韩真听到声音,挣扎着回过头:“玉儿!”眼含泪水。
县令冷笑一声,“韩真!你倒卖假药,罔顾人命,害死许家阿婆,证据确凿,你可认罪?”
“草民冤枉,冤枉呀!大人。”韩真低声泣诉,他已经没有力气了。
“大胆刁民,还敢狡辩,来人!给我打。”
韩真发出不住呻吟,堂外那女子死死握住身前的木棍,泪水模糊了眼眶,倾泻而下。失声喊道:“相公!你们别打了,求求你们了。”直至他昏死过去,县令示意停手。

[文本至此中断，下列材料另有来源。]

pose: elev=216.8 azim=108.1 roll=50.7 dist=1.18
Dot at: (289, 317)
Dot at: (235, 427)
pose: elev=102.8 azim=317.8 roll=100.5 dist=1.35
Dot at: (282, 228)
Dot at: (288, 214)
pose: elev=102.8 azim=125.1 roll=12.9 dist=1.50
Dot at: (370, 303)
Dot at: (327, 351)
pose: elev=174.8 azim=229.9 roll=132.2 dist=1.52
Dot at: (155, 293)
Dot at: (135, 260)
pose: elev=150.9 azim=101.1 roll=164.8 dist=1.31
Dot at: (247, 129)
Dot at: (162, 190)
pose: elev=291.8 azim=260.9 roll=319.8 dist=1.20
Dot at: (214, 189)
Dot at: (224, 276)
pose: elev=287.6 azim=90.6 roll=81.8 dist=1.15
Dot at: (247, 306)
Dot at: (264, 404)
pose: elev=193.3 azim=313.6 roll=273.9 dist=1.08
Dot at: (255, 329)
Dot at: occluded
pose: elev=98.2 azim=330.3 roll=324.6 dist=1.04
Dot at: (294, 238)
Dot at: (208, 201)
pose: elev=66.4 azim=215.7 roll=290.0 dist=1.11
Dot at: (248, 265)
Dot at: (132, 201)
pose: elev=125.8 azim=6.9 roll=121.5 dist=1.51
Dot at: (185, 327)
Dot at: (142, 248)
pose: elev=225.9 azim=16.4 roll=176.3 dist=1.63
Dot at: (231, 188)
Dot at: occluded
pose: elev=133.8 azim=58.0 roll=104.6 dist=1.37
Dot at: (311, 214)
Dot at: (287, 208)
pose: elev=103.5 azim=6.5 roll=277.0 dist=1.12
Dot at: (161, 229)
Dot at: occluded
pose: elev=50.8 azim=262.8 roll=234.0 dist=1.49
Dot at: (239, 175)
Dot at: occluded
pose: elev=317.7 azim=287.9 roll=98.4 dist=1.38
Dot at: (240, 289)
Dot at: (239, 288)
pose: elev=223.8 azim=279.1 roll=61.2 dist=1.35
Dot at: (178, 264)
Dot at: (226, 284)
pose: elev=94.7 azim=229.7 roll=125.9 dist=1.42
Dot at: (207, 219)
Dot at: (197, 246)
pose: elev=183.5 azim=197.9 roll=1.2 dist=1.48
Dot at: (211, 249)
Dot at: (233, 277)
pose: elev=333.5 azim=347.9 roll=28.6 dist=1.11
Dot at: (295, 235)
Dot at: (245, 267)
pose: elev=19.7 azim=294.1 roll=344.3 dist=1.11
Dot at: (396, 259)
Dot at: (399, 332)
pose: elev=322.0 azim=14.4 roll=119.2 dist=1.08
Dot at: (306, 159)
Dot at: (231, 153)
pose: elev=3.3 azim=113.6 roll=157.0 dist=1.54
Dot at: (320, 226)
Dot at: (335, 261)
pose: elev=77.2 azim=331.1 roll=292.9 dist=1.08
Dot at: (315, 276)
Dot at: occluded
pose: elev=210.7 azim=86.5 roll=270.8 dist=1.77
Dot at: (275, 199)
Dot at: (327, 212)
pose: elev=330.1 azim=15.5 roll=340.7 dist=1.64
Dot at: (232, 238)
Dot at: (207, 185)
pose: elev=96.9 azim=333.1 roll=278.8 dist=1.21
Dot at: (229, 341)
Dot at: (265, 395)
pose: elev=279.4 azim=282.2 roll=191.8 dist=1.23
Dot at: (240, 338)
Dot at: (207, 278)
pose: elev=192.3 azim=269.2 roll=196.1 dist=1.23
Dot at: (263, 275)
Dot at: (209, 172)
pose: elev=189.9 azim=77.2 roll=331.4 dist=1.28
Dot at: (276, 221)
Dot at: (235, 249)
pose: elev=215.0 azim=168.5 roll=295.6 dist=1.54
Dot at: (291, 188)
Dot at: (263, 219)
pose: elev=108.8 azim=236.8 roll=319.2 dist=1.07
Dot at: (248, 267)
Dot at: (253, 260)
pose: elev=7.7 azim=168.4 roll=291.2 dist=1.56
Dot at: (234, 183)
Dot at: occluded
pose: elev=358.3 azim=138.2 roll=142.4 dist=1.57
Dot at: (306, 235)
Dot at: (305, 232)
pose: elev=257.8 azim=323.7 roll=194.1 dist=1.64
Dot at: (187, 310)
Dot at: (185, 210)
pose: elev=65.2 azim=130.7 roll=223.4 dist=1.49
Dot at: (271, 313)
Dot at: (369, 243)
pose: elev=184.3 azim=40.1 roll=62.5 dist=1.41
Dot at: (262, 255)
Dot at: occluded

师爷上前,探了探鼻息:“大人,他还有气儿,只是昏过去了!”
县令悄悄松了口气:“先押下去吧,退堂!”
玉儿来到监狱门前,欲探望韩真。一小吏上前道:“韩夫人,我家大人有事邀您相商,这边请。”
她暗暗吃惊,县令找我何事?莫非与相公有关?她正愁状诉无门,只觉这是意外之喜。随小吏穿过层层院落。书房内,县令背冲着大门,负手而立。
“大人,人已带到。”他转过身,挥了挥手:“你下去吧。”
玉儿“扑通”一声跪地叩首,一阵哭诉:“大人,我家相公是冤枉的,还请您明察秋毫。”
县令向她迈近几步,伸手将她扶起:“夫人请起!开门见山,本官还是直说吧,”他抚了抚须,故作出一副为难的模样,“你相公之罪,铁证如山,本官也帮不了他。”
“什么?”她眼底全是惊慌,摇头道:“大人,韩真给许家的药并非假药,又怎能说铁证如山呢?”
“可许家呈上的药渣,经过检验。确实与病人的病症不符,这又如何解释?”县令怒喝道。
听闻此言,玉儿的身子微微一震,难道相公真要……..。
“但本官救不了他,你却可以。”他嘴角掠过一抹笑,让人害怕。
玉儿十分诧异:“我?”虽然惊讶,但仿佛抓住救命稻草般,眼眸发光。
“前些日子,有位贵人去过你们村,你还与其说过话,你可知他是谁?”
她略微迟钝,突然回想起那位询问无义草的男子。当天许多人围簇着他,其眉宇间是天生的贵气。
他见她不语,“他就是当今的天子!”他满脸堆笑,“圣上见过你后,日思夜想,难以忘怀。你若入宫为妃,圣心大悦,恩泽四海,还怕救不了你的相公吗?”
玉儿一脸震惊,“你………”看着他狡黠的目光,气得身子发抖,指着他,怒骂道:“这一切都是你谋划好的吧!你想拿我当台阶使,难道你就不怕,我向圣上揭发你吗?”
他冷笑一声,不屑地道:“圣上只在乎你!而不会管,你如何进宫的?待你成为娘娘后,圣上若知,你还有丈夫和孩子,你觉得他们会是什么下场?所以,韩夫人,还请,好好考虑!等你飞上了枝头,变成了凤凰,说不定,你还会感谢我呢。”说完,他仰头大笑起来。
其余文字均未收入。